Of course, there are many explanations for why individual projects go wrong. Let us take the common debt collection system developed for the Danish Customs and Tax Administration, for example. Part of the reason why the system was unable to deliver, was the complexity of the underlying regulations. ICT systems alone are rarely the answer, and it is equally important to look at the regulations on which the system is based. If these regulations are overly complicated, it will be impossible to develop and administrate an ICT system that can manage them.
Close coupling between digital solutions and simplification of regulations
Simplifying regulations and reducing bureaucracy is rarely linked directly with digital transformation. However, it is becoming increasingly clear that the two agendas are closing in on each other and becoming mutually dependent.

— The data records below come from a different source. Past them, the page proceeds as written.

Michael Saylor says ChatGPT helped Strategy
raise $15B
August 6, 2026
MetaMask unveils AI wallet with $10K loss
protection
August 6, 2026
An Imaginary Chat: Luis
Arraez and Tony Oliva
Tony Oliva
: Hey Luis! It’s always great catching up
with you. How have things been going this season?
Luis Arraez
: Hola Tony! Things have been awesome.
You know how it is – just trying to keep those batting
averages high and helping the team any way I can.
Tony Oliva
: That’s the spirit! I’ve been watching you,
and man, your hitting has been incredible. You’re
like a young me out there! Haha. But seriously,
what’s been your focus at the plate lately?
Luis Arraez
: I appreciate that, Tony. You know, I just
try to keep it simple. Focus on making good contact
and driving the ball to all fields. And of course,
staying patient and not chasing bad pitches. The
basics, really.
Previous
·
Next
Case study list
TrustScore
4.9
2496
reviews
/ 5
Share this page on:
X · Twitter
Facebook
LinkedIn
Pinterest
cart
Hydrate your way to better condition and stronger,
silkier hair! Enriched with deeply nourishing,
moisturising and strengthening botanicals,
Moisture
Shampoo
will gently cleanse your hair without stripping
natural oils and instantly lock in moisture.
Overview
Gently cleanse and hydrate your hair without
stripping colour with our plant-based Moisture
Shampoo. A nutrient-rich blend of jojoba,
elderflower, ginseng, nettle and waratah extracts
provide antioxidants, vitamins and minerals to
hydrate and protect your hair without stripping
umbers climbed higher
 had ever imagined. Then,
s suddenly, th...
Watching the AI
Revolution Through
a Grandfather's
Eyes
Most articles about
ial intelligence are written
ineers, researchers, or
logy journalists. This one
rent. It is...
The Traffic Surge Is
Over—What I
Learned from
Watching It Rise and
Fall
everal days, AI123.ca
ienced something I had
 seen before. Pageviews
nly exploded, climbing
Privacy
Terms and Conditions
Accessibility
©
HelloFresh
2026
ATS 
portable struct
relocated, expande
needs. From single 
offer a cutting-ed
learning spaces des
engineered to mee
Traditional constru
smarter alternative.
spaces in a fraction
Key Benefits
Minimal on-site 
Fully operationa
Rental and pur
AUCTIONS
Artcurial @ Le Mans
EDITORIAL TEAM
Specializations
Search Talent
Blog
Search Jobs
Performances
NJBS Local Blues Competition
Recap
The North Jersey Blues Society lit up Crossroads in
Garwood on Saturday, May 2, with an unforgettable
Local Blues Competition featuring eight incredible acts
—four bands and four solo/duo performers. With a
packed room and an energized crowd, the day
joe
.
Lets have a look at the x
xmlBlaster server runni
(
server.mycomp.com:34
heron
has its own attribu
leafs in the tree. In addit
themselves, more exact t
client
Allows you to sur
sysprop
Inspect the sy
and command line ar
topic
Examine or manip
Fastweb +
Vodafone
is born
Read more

In line with rapid technological development, digital solutions are becoming more widespread in public sector administration. This results in a number of immediate opportunities for more efficiency and accessibility in the public sector.
Use of digital self-service solutions and more automation of case processing are just two examples of how digitisation can help make things simpler, easier and faster for citizens and businesses in their dealings with the public sector. At the same time, it also simplifies workflows for caseworkers.
However, one factor required to achieve these potential benefits is that digital solutions are established on a solid legislative foundation. This mutual dependency is reflected in the initiatives in the Digital Strategy 2016-2020. For example, digitisation is to contribute to a more cohesive and simple process for citizens or businesses in contact with several authorities across the public sector.
Standing legal committee
A standing committee has been set up with another initiative to contribute to solutions for how cross-sector legislation and digitisation can be better coordinated. This means that the challenges involved in the Public Administration Act and the Processing of Personal Data Act, for example, will be examines more closely in order to find possible technical or judicial solutions.
This brings us to a very interesting debate, as the current laws and regulations have not been intentionally drawn up to make digitisation more difficult. They are an expression of the balance between a large number of considerations and interests, including the pivotal element of safeguarding due process for members of the public. However, it may be relevant to consider whether it is possible to think more about the subsequent administration of the regulations in a digitised world.
At the Agency for Digitisation, our job is to indicate how digital solutions can be exploited to benefit the quality and efficiency of public services. In future, a core element in this work will be to suggest how legislation best can support digital transformation, while still fully respecting due process.